A native of Hendricks county, Indiana, he was born on the 2d of February, 1834, and is a son of Jesse and Mary A. (Clifton) Harper. The father was born in Kentucky February 2, 1813, and the mother was a native of Virginia. In 1844 they emigrated to Nodaway county, Missouri, where the father died. The children in his family were: J. Paxton; Frances M., who died in Doniphan county in 1868; and John T.

James Paxton Harper spent the greater part of his youth in Nodaway county, Missouri, and is indebted to the country schools for the educational privileges he enjoyed, his advantages in that direction, however, being somewhat limited, but reading and the experiences in the practical affairs of life have brought to him broad knowledge. He came to Kansas in 1854 when twenty-one years of age and pre-empted a claim. Not a furrow had been turned or an improvement made on the place, but with characteristic energy he began its development, and his farming operations have been interrupted only by his service in the civil war. He was a member of Company I, Seventh Kansas Cavalry, in which he enlisted, on the 28th of October, 1860. He served under Colonels Jennison, Lee and Herrick, in the order named, and Lieutenant-Colonels Anthony and Malone were also in command at different times. The regiment was a part of the Sixth Army Corps and participated in the battle of Rienzi, the only engagement in which Mr. Harper took part. He was discharged in the spring of 1863 and upon his return to Kansas again engaged in general farming and the raising of cattle.

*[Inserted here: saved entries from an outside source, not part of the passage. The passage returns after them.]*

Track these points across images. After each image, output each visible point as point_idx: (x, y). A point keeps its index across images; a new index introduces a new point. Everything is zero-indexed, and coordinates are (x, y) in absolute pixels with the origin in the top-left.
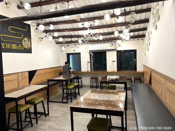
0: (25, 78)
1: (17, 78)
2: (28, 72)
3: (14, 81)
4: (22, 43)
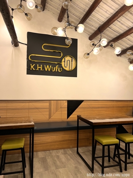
0: (61, 108)
1: (48, 107)
2: (67, 101)
3: (44, 110)
4: (61, 64)
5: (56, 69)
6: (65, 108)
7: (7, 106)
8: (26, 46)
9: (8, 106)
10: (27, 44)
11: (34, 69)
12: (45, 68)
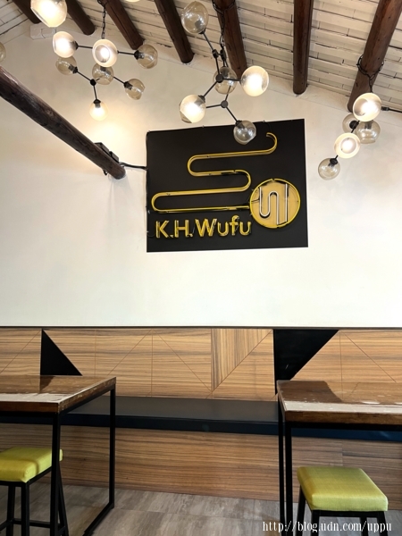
1: (209, 350)
2: (271, 331)
3: (196, 357)
4: (249, 210)
5: (230, 227)
6: (267, 354)
7: (96, 345)
8: (143, 173)
9: (98, 345)
10: (145, 165)
11: (166, 236)
12: (199, 227)
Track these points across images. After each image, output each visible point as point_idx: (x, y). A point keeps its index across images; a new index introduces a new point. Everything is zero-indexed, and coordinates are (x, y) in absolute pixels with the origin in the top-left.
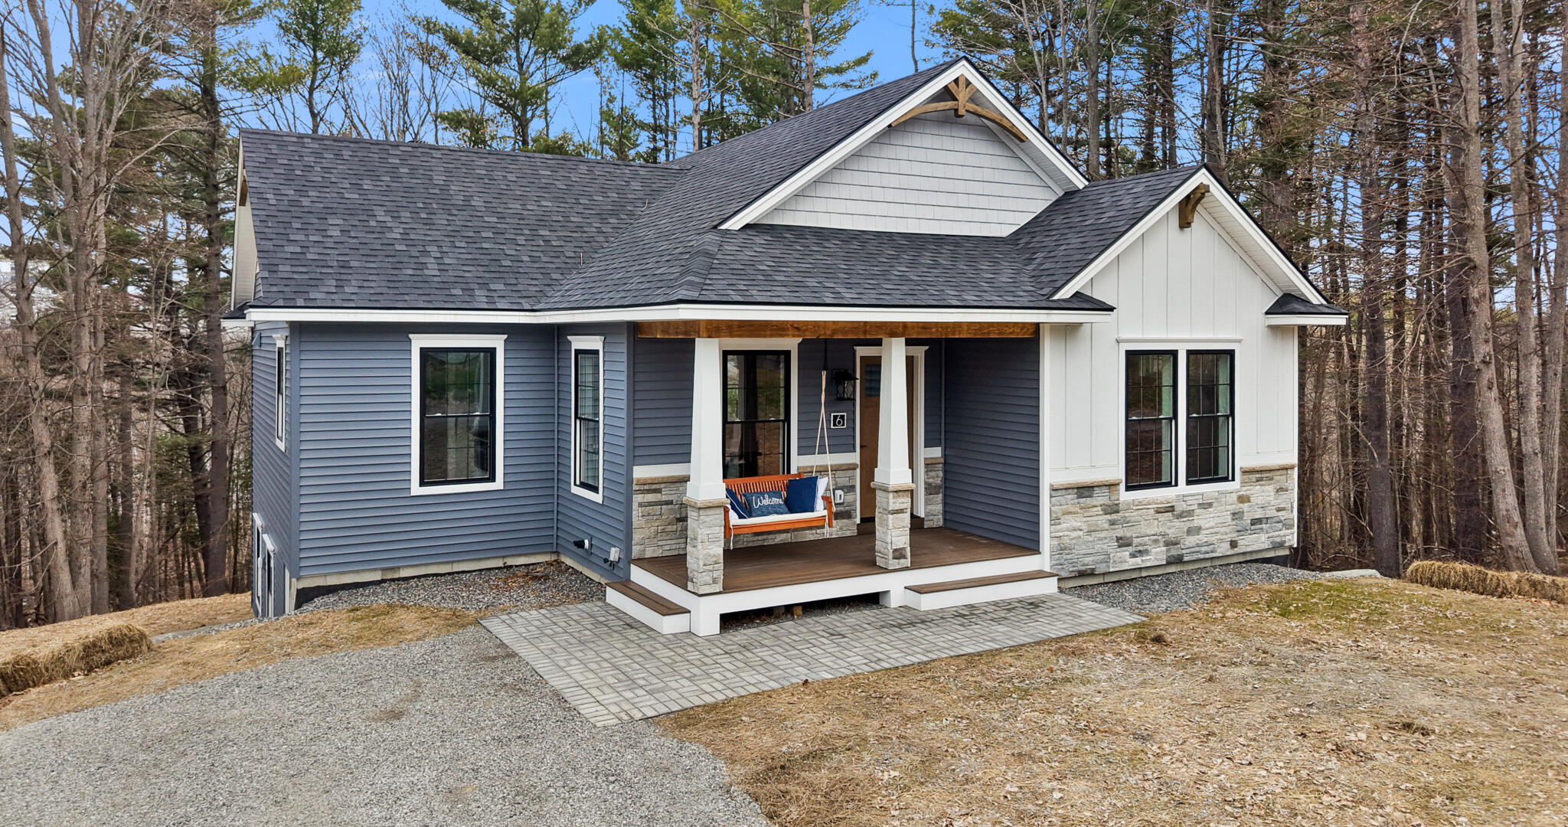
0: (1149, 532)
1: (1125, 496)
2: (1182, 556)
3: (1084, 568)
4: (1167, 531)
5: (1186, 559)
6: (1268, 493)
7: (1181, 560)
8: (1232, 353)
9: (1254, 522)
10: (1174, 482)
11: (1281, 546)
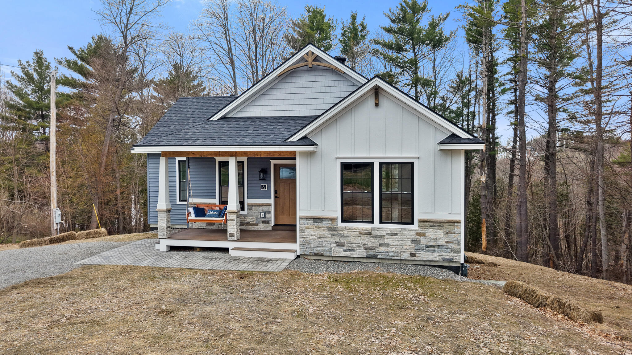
0: (355, 242)
1: (340, 225)
2: (377, 255)
3: (317, 252)
4: (366, 243)
5: (379, 257)
6: (439, 233)
7: (375, 257)
8: (412, 164)
9: (428, 246)
10: (372, 222)
11: (450, 260)
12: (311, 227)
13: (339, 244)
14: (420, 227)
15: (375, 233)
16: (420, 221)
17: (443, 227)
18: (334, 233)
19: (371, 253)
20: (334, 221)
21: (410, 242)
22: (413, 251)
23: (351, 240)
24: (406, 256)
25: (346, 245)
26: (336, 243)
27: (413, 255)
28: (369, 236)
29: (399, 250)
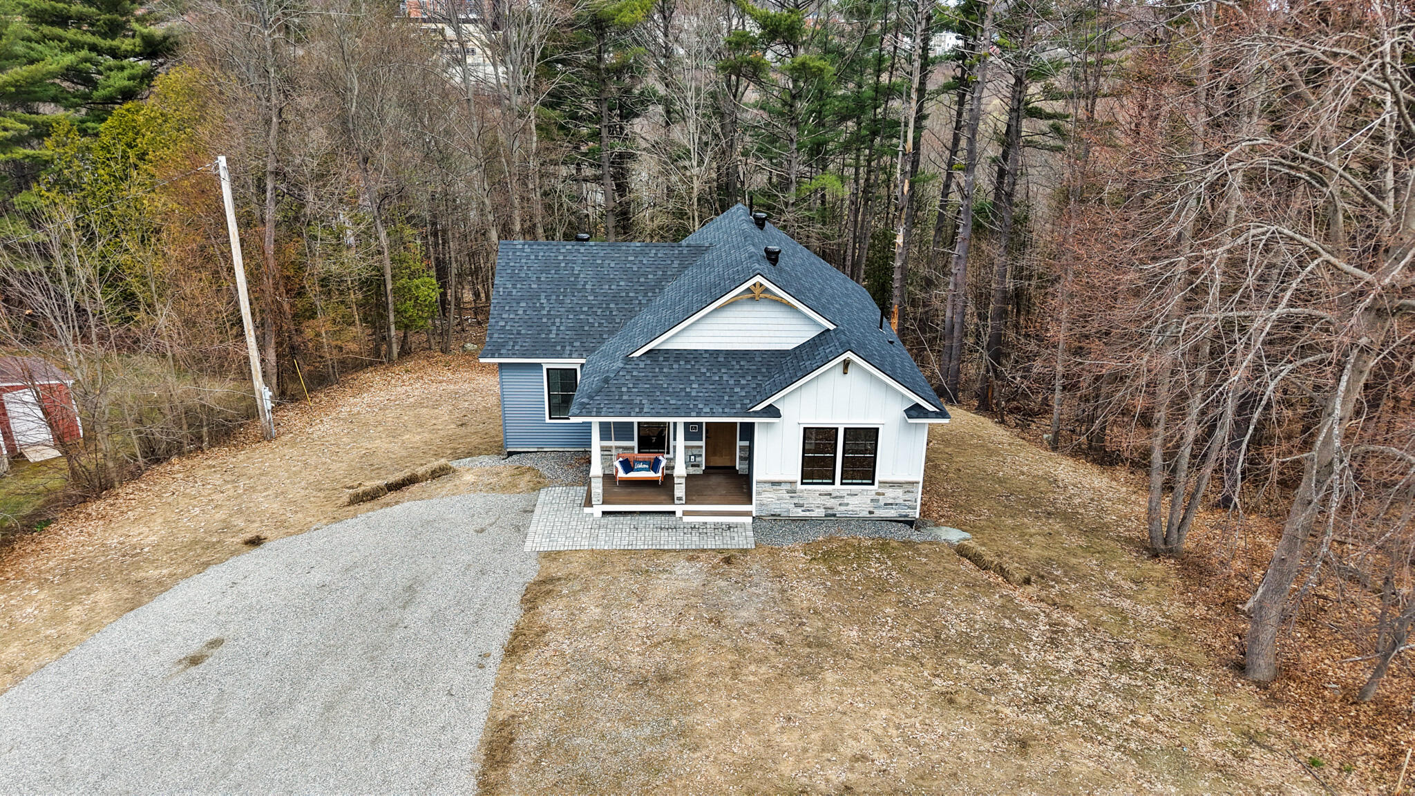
0: (814, 502)
1: (799, 487)
3: (774, 513)
4: (826, 503)
5: (838, 516)
6: (899, 493)
7: (834, 515)
8: (878, 429)
9: (886, 504)
10: (833, 483)
11: (906, 516)
12: (768, 490)
13: (797, 505)
14: (879, 487)
15: (835, 494)
16: (880, 482)
17: (901, 487)
18: (793, 495)
19: (830, 512)
20: (793, 483)
21: (869, 501)
22: (871, 509)
23: (811, 501)
24: (864, 514)
25: (805, 505)
26: (795, 504)
27: (871, 512)
28: (829, 497)
29: (858, 509)
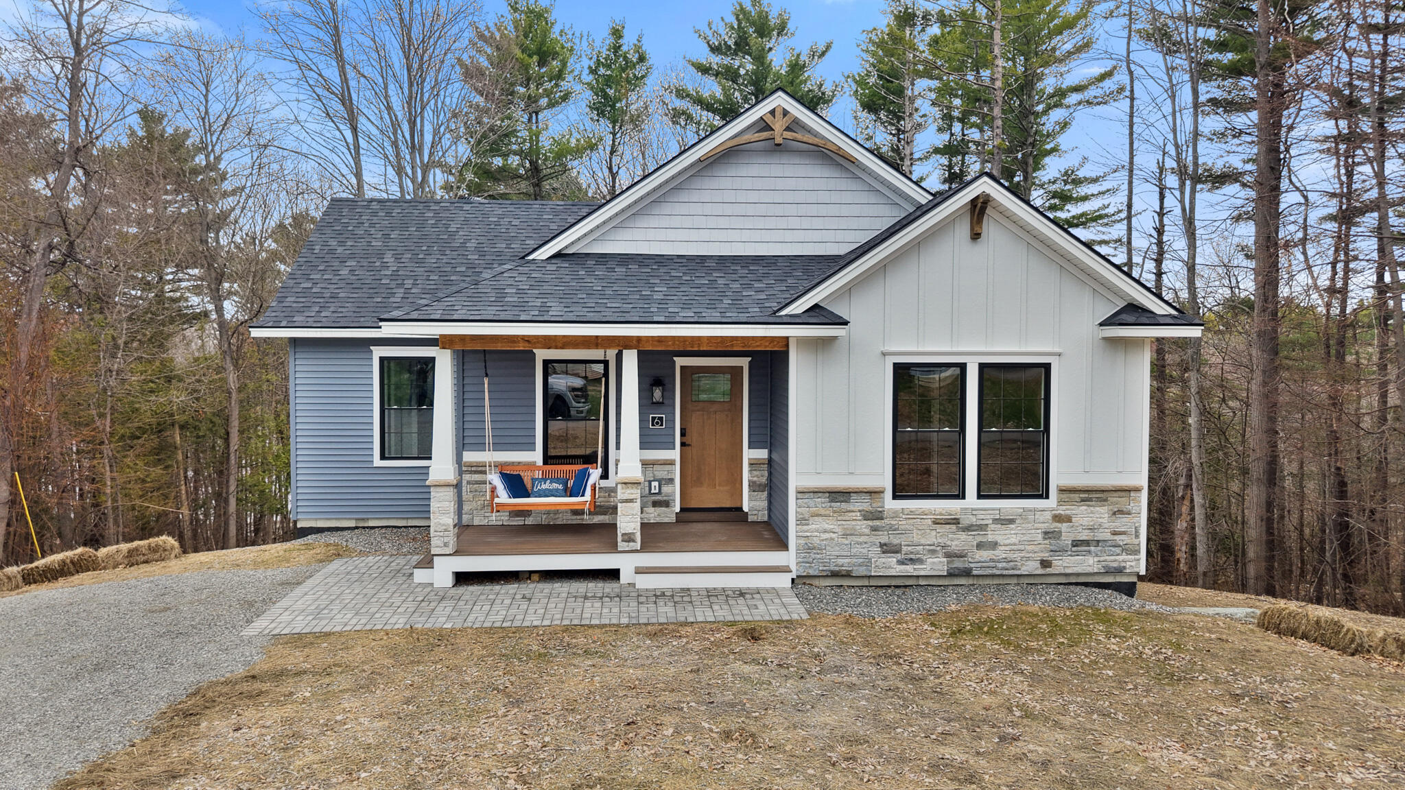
0: (923, 541)
1: (890, 504)
2: (971, 569)
3: (837, 569)
4: (949, 543)
5: (975, 572)
6: (1100, 514)
7: (967, 573)
8: (1047, 367)
9: (1076, 543)
10: (961, 495)
11: (1120, 571)
12: (823, 512)
13: (887, 549)
14: (1061, 502)
15: (967, 520)
16: (1062, 490)
17: (1106, 500)
18: (877, 523)
19: (959, 564)
20: (877, 496)
21: (1040, 536)
22: (1046, 556)
23: (916, 537)
24: (1032, 567)
25: (904, 549)
26: (882, 545)
27: (1045, 564)
28: (954, 527)
29: (1016, 555)
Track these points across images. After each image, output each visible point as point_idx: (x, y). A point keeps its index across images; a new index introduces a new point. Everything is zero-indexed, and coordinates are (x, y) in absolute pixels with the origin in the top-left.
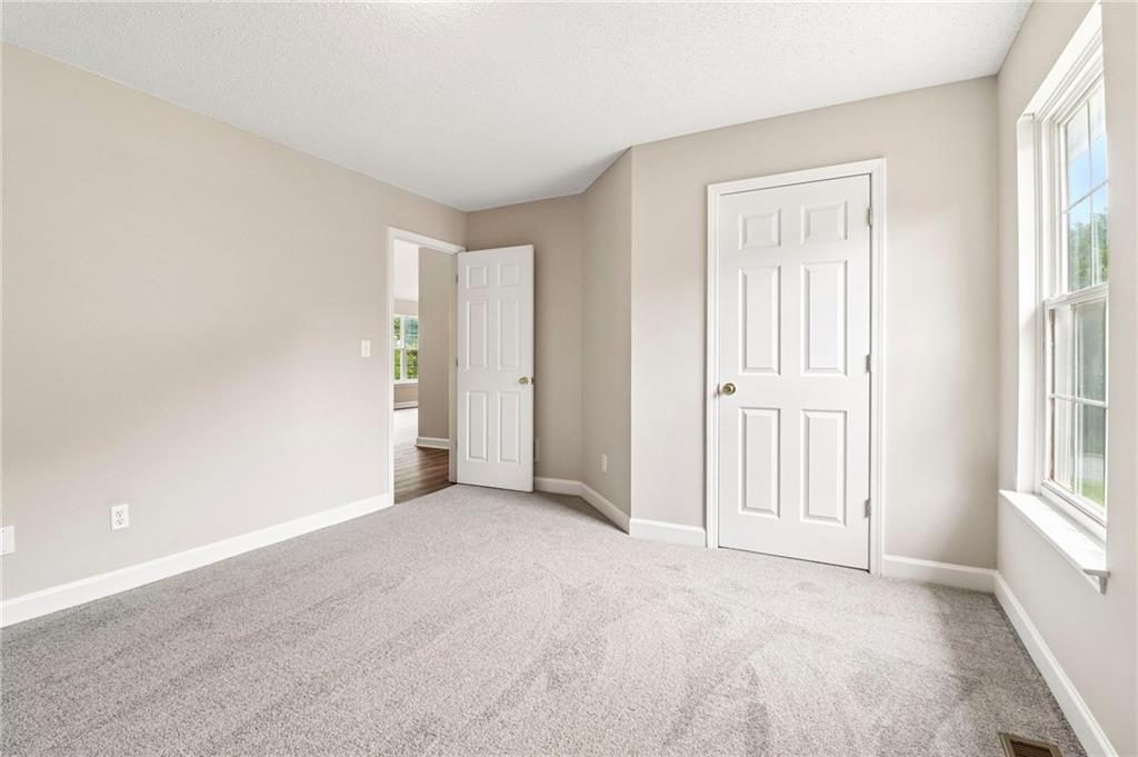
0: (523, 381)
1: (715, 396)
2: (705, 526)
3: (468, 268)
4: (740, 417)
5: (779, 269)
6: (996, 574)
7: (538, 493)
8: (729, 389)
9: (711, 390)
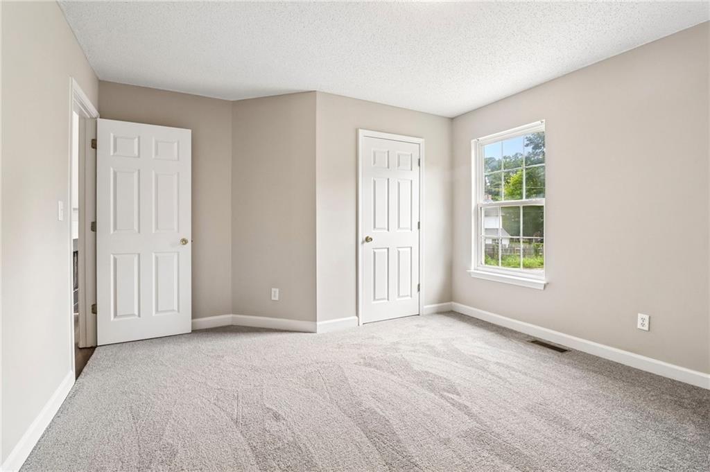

On the 14th of April, 1864, Mr. Harper married Barbara J. Cowger, and to them were born a number of sons and daughters, as follows: Thomas M., James G., Rufus C., John W., C. L., Mary S. and Minnie M. The mother died April 4, 1880, and Mr. Harper wedded Polly Morgan in 1884. Their children are Anna, Myrtle, Raymond P., Ernest, Miles, Hazel and Decorah.

Mr. Harper is an honored and reliable Republican of Wolf River township and his attendance as a delegate to the conventions has been frequent. His faith in his party has been consistent and he has never felt the necessity of working against any measure in the state or national platforms as a rebuke to the party's misdoings. He strongly favors the extension idea, believing in the excellencies of the islands which have come to us through the Spanish-American war. As a business man he is energetic and thoroughly reliable, and in addition to his general farming and stock raising interests he is associated with his son in the conduct of a lumber and coal business, which is bringing to them a good income, for they have secured a liberal patronage along that line.